Re: [PATCH] memcg: expose root cgroup's memory.stat

From: Chris Down
Date: Fri May 15 2020 - 21:43:01 EST


Hey Shakeel,

Shakeel Butt writes:
One way to measure the efficiency of memory reclaim is to look at the
ratio (pgscan+pfrefill)/pgsteal. However at the moment these stats are
not updated consistently at the system level and the ratio of these are
not very meaningful. The pgsteal and pgscan are updated for only global
reclaim while pgrefill gets updated for global as well as cgroup
reclaim.

Please note that this difference is only for system level vmstats. The
cgroup stats returned by memory.stat are actually consistent. The
cgroup's pgsteal contains number of reclaimed pages for global as well
as cgroup reclaim. So, one way to get the system level stats is to get
these stats from root's memory.stat, so, expose memory.stat for the root
cgroup.

from Johannes Weiner:
There are subtle differences between /proc/vmstat and
memory.stat, and cgroup-aware code that wants to watch the full
hierarchy currently has to know about these intricacies and
translate semantics back and forth.

Generally having the fully recursive memory.stat at the root
level could help a broader range of usecases.

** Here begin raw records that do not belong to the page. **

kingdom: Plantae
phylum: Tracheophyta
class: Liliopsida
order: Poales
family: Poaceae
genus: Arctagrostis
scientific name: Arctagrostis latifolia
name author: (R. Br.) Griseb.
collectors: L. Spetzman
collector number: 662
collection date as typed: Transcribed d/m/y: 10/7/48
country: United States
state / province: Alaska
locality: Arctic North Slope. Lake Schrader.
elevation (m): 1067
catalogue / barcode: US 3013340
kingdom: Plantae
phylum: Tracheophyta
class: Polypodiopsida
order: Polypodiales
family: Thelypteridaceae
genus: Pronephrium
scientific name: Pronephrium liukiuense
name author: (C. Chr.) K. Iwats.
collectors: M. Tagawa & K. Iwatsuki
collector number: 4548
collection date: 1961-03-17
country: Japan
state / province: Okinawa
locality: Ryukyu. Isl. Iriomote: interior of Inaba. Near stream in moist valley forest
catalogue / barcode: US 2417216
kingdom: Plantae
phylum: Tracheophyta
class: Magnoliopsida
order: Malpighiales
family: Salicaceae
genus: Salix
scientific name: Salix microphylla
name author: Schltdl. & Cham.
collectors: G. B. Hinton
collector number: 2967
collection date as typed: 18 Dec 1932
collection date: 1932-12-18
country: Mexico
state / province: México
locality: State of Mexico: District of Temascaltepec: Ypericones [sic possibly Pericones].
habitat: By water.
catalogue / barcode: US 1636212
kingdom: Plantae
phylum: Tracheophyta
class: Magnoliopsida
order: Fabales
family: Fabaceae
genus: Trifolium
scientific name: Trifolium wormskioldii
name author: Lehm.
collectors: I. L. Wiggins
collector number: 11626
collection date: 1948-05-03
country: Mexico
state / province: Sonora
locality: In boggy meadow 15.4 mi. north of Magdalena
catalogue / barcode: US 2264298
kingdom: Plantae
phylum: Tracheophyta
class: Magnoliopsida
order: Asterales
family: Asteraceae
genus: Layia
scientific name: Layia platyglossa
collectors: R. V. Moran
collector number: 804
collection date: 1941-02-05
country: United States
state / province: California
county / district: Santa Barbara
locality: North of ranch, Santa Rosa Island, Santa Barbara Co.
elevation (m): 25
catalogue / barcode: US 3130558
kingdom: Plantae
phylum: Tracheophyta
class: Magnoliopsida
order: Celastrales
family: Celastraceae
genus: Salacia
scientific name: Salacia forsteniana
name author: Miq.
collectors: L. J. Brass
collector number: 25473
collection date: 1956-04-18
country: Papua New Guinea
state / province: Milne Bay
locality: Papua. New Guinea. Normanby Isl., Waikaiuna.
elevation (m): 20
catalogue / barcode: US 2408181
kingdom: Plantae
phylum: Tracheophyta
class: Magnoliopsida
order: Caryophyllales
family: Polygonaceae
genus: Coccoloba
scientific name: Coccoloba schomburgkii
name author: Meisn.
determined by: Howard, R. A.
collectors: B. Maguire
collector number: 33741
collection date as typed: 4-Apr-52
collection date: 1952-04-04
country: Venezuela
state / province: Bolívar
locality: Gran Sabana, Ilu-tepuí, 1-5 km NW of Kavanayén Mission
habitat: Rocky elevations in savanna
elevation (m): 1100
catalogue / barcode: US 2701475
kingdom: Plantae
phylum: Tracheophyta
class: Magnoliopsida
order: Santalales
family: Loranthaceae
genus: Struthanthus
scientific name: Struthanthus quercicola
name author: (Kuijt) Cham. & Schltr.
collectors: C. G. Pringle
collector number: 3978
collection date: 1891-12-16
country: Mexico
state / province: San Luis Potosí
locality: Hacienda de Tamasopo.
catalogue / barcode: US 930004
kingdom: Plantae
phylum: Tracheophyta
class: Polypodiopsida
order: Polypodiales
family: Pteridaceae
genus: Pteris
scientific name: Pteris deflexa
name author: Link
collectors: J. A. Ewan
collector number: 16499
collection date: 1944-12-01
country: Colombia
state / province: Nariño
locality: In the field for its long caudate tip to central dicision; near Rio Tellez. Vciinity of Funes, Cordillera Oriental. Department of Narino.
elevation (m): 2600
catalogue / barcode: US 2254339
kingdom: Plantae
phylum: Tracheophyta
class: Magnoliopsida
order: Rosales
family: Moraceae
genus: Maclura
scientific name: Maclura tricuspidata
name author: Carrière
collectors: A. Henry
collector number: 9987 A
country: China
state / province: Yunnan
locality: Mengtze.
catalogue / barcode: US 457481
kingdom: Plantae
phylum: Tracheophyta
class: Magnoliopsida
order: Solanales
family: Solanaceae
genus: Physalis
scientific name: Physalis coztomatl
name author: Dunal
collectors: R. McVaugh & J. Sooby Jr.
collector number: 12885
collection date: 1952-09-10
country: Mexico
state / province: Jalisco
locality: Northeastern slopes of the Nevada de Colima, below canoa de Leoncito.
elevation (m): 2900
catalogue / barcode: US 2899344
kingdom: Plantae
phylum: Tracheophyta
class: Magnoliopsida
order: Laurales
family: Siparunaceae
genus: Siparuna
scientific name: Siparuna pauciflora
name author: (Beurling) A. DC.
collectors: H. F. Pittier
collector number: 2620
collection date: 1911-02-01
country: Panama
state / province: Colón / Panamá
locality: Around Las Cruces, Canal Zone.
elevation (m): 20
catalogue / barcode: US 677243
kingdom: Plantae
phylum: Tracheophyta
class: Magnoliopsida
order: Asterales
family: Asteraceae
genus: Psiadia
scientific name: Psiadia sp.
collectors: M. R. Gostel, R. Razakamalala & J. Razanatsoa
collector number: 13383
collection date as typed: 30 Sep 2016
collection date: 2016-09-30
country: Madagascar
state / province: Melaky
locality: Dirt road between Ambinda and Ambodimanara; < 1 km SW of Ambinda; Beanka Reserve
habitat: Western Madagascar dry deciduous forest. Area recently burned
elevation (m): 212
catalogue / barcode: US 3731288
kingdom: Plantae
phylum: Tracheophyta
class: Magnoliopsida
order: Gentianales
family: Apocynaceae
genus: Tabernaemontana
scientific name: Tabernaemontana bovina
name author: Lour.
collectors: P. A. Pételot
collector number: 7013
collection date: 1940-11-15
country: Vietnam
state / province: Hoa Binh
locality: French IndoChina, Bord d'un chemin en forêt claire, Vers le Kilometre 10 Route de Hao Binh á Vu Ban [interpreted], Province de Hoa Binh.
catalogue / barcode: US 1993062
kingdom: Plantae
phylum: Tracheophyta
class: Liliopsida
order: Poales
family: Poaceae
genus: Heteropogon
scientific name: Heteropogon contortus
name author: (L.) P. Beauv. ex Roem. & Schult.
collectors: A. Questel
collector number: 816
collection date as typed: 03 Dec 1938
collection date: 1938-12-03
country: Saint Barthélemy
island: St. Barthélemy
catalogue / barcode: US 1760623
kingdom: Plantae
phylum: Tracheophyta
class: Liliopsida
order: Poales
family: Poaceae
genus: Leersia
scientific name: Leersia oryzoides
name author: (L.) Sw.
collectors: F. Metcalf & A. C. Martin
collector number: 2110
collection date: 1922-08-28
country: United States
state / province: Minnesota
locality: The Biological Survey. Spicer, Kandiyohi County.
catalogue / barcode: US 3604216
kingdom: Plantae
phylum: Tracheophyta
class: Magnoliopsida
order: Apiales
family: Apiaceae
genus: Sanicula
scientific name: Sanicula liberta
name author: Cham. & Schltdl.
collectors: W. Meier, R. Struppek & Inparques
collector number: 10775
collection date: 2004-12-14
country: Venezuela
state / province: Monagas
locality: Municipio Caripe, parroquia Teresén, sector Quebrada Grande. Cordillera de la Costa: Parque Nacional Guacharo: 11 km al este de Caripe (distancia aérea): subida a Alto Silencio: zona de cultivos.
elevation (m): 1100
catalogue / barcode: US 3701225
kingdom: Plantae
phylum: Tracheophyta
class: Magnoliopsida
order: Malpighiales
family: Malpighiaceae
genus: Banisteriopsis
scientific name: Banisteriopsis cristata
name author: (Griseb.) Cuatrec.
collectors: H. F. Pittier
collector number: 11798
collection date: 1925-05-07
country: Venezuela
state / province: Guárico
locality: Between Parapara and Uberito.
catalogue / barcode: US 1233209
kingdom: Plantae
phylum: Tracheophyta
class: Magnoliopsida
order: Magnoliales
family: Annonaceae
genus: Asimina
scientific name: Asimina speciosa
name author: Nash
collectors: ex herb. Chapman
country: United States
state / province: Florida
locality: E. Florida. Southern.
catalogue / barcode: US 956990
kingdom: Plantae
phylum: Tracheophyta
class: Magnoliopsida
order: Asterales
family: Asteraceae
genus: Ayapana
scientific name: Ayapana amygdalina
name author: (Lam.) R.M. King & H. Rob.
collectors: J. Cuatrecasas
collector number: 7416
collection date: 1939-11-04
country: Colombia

Signed-off-by: Shakeel Butt <shakeelb@xxxxxxxxxx>
Suggested-by: Johannes Weiner <hannes@xxxxxxxxxxx>

The patch looks great, thanks. To that extent you can add my ack:

Acked-by: Chris Down <chris@xxxxxxxxxxxxxx>

One concern about the API now exposed, though: to a new cgroup v2 user this looks fairly dodgy as a sole stat file (except for cgroup.stat) at the root. If I used cgroup v2 for the first time and only saw memory.stat and cgroup.stat there, but for some reason io.stat and cpu.stat are not available at the root but are available everywhere else, I think my first thought would be that the cgroup v2 developers must have been on some strong stuff when they came up with this ;-)

Even if they're only really duplicating information available elsewhere right now, have you considered exposing the rest of the stat files as well so that the API maintains a bit more consistency? As a bonus, that also means userspace applications can parse in the same way from the root down.